III- QUELQUES EVENEMENTS MARQUANTS DANS L’HISTOIRE DU CONFLIT

- La loi sur le domaine nationale de 1964 consacrait la nationalisation des terres. Cette disposition a créé beaucoup de frustrations dans le monde rural. Ce fut le cas dans la région de Casamance où la tradition attache une certaine sacralité à la terre avec une transmission de père en fils. Il faut aussi souligner que dans cette zone la notion de l’Etat sous sa forme moderne n’est pas très ancrée dans ces sociétés. Ce qui a encore rendu plus problématique l’application de cette disposition en Casamance c’est surtout son caractère ségrégationniste et excluant. Très tôt cette loi a été contestée du fait qu’elle semblait donner plus d’avantages aux ressortissants du Nord.

- L’éclatement du MFDC en plusieurs factions a aussi été une étape majeure dans l’évolution de ce conflit. En fait, la multiplication des fronts a eu comme corolaire l’émergence de plusieurs chefs et donc le positionnement sur le terrain de plusieurs interlocuteurs rendant ainsi le conflit et surtout le processus de paix dans la région encore plus complexe.

- La déroute de l’armée sénégalaise à Mandina Macagne, un village situé à quelques encablures de la commune de Ziguinchor. Le 17 août 1997 plus précisément, l’unité spéciale de « jambaars » dont la mission été de déloger les éléments du MFDC, tombent dans une embuscade tendue par un groupe de combattant d’Atika. L’accrochage entre les deux parties à couter la vie de 25 soldats sénégalais inhumé au cimetière mixte de Santhiaba. Cette tragédie est l’un des événements les plus douloureux, une véritable hécatombe, pour l’armée sénégalaise. Elle constitue la plus grande dérive qu'elle n’ait connue jusque-là dans le cadre de ce conflit (Abouké Sagna, Le Journal du Pays : 22 août 2017).

- La mort de l’Abbé Augustin Diamacoune Senghor, constitue un des faits marquants dans l’évolution du conflit casamançais. Chef emblématique, l’abbé Diamacoune Senghor s’est imposé naturellement comme le leader historique du MFDC. Et, malgré les scissions apparues dès 1992, celui qui est affectueusement «papa Koulimpi» dans la région de Ziguinchor restera la figure incontestée du MFDC. Sa disparition ouvre une période d’incertitude pour le fragile processus de paix en Casamance.

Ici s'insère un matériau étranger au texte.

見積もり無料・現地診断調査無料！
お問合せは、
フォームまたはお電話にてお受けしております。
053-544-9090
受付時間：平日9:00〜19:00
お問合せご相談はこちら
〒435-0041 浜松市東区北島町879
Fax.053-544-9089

Avec qui l’Etat va-t-il négocier ?


CONCLUSION

Le conflit qui oppose qui a éclaté en 1982 dans la région de Casamance a connu aujourd’hui des évolutions et des ramifications au de devenir une crise sénégambienne. Autrement dit, la Gambie et la Guinée-Bissau constituent des acteurs incontournables de cette crise. Si ces deux voisins du Sénégal ne sont pas directement touchés par le feu de la guerre, ils le sont par ses impacts à cause du grand nombre de déplacés qu’ils reçoivent. Ce conflit considéré comme le plus vieux en Afrique se présente aujourd’hui, malgré les nombreux efforts consentis de part et d’autres pour sa résolution, sous une forme de « ni paix ni guerre ».